(Data provided):

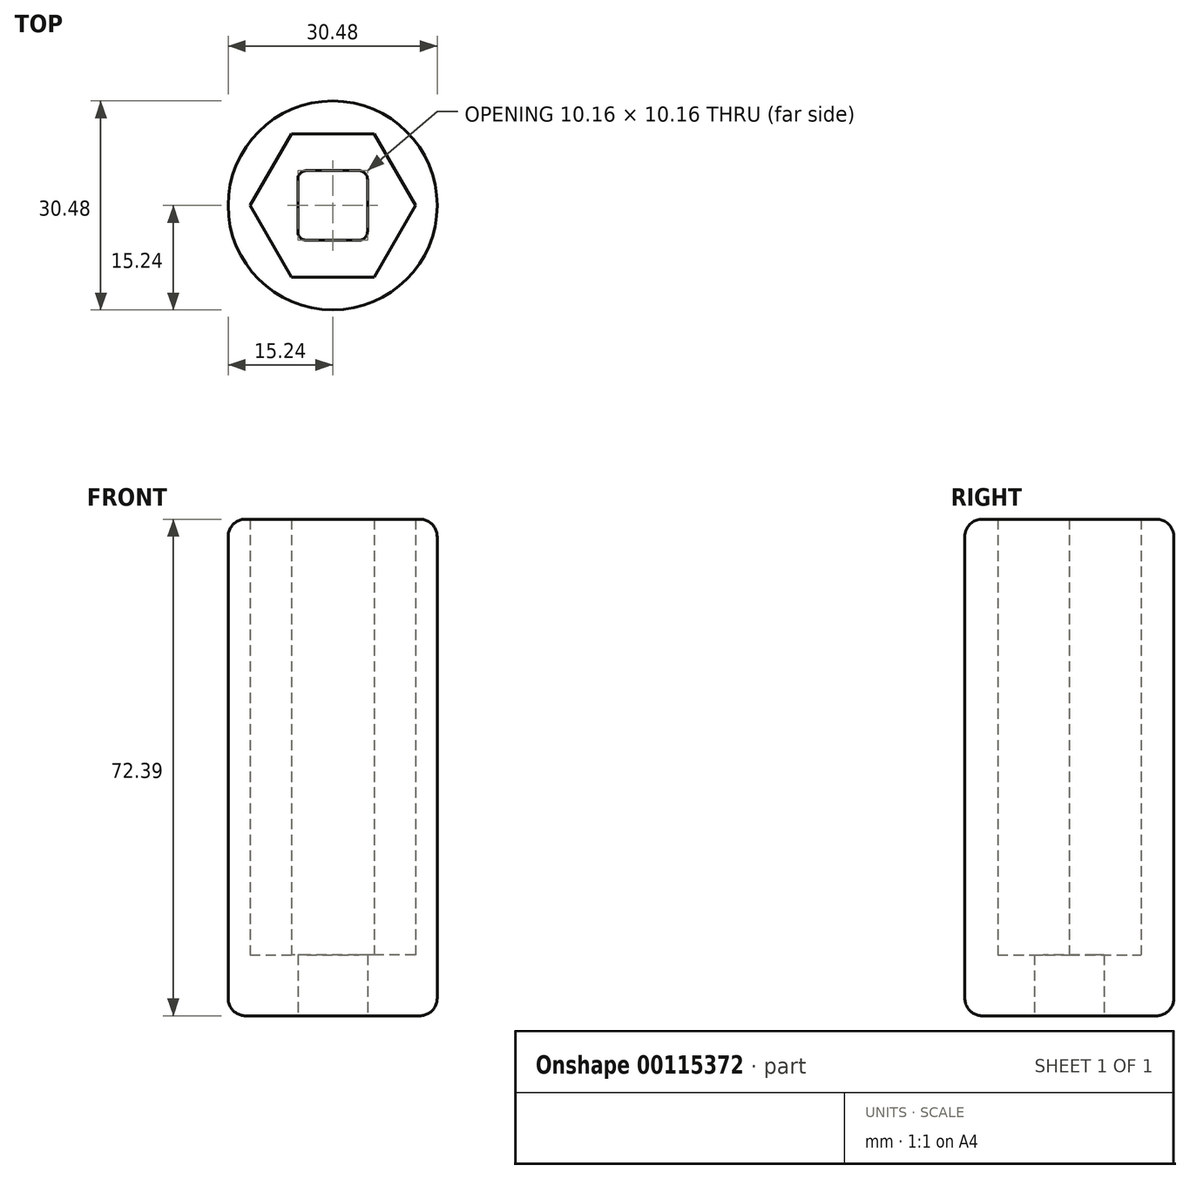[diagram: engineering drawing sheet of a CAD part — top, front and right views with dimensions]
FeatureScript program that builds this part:
annotation { "Feature Type Name" : "Feature", "Feature Type Description" : "" }
export const myFeature = defineFeature(function(context is Context, id is Id, definition is map)
    precondition{}
    {
        {
            var Q0;
            Q0=qCreatedBy(makeId("Top.planeOp"),FACE);
            var sketch = newSketch(context, id + "F0", { "sketchPlane" : qUnion([Q0])});
            skCircle(sketch, "E0", {"center": v(0, 0) * mm, "radius": 15.24 * mm});
            skLineSegment(sketch, "E1.bottom", {"start": v(-5.08, 5.08) * mm, "end": v(5.08, 5.08) * mm});
            skLineSegment(sketch, "E1.top", {"start": v(-5.08, -5.08) * mm, "end": v(5.08, -5.08) * mm});
            skLineSegment(sketch, "E1.left", {"start": v(-5.08, 5.08) * mm, "end": v(-5.08, -5.08) * mm});
            skLineSegment(sketch, "E1.right", {"start": v(5.08, 5.08) * mm, "end": v(5.08, -5.08) * mm});
            skSolve(sketch);
        }
        {
            var Q0;
            Q0 = qSketchRegion(id + "F0", true);
            extrude(context, id + "F1", {"entities" : qUnion([Q0]), "depth" : 8.9 * mm});
        }
        {
            var Q0;
            Q0=makeQuery(id+"F1.opExtrude","CAP_FACE",FACE,{"disambiguationData":[OSD([sQuery(id+"F0.wireOp",EDGE,"E0"),sQuery(id+"F0.wireOp",EDGE,"E1.bottom"),sQuery(id+"F0.wireOp",EDGE,"E1.top"),sQuery(id+"F0.wireOp",EDGE,"E1.left"),sQuery(id+"F0.wireOp",EDGE,"E1.right")])],"isStart":false});
            var sketch = newSketch(context, id + "F2", { "sketchPlane" : qUnion([Q0])});
            skCircle(sketch, "E2", {"center": v(0, 0) * mm, "radius": 15.24 * mm});
            skCircle(sketch, "E3.cCircle", {"center": v(0, 0) * mm, "radius": 12.07 * mm, "construction": true});
            skLineSegment(sketch, "E3.0", {"start": v(-6.03, 10.45) * mm, "end": v(6.03, 10.45) * mm});
            skLineSegment(sketch, "E3.1", {"start": v(6.03, 10.45) * mm, "end": v(12.07, 0) * mm});
            skLineSegment(sketch, "E3.2", {"start": v(12.07, 0) * mm, "end": v(6.03, -10.45) * mm});
            skLineSegment(sketch, "E3.3", {"start": v(6.03, -10.45) * mm, "end": v(-6.03, -10.45) * mm});
            skLineSegment(sketch, "E3.4", {"start": v(-6.03, -10.45) * mm, "end": v(-12.07, 0) * mm});
            skLineSegment(sketch, "E3.5", {"start": v(-12.07, 0) * mm, "end": v(-6.03, 10.45) * mm});
            skSolve(sketch);
        }
        {
            var Q0;
            Q0 = qSketchRegion(id + "F2", true);
            extrude(context, id + "F3", {"entities" : qUnion([Q0]), "operationType" : NewBodyOperationType.ADD, "depth" : 63.5 * mm});
        }
        {
            var Q0;
            Q0=makeQuery(id+"F1.opExtrude","SWEPT_EDGE",EDGE,{"disambiguationData":[OSD([sQuery(id+"F0.wireOp",EDGE,"E1.top"),sQuery(id+"F0.wireOp",EDGE,"E1.left")])]});
            var Q1;
            Q1=makeQuery(id+"F1.opExtrude","SWEPT_EDGE",EDGE,{"disambiguationData":[OSD([sQuery(id+"F0.wireOp",EDGE,"E1.bottom"),sQuery(id+"F0.wireOp",EDGE,"E1.left")])]});
            var Q2;
            Q2=makeQuery(id+"F1.opExtrude","SWEPT_EDGE",EDGE,{"disambiguationData":[OSD([sQuery(id+"F0.wireOp",EDGE,"E1.top"),sQuery(id+"F0.wireOp",EDGE,"E1.right")])]});
            var Q3;
            Q3=makeQuery(id+"F1.opExtrude","SWEPT_EDGE",EDGE,{"disambiguationData":[OSD([sQuery(id+"F0.wireOp",EDGE,"E1.bottom"),sQuery(id+"F0.wireOp",EDGE,"E1.right")])]});
            fillet(context, id + "F4", {"entities" : qUnion([Q0, Q1, Q2, Q3]), "radius" : 1.27 * mm, "tangentPropagation" : true, "allowEdgeOverflow" : false});
        }
        {
            var Q0;
            Q0=makeQuery(id+"F1.opExtrude","CAP_EDGE",EDGE,{"disambiguationData":[OSD([sQuery(id+"F0.wireOp",EDGE,"E0")])],"isStart":true});
            var Q1;
            Q1=makeQuery(id+"F3.opExtrude","CAP_EDGE",EDGE,{"disambiguationData":[OSD([sQuery(id+"F2.wireOp",EDGE,"E2")])],"isStart":false});
            fillet(context, id + "F5", {"entities" : qUnion([Q0, Q1]), "radius" : 2.54 * mm, "tangentPropagation" : true, "allowEdgeOverflow" : false});
        }
    });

(Exercise): How many lines in the records above contain the string "false", counting only matches with the same uppercase and lowercase letters? Reply with the number alone.

(Solution for this task): 4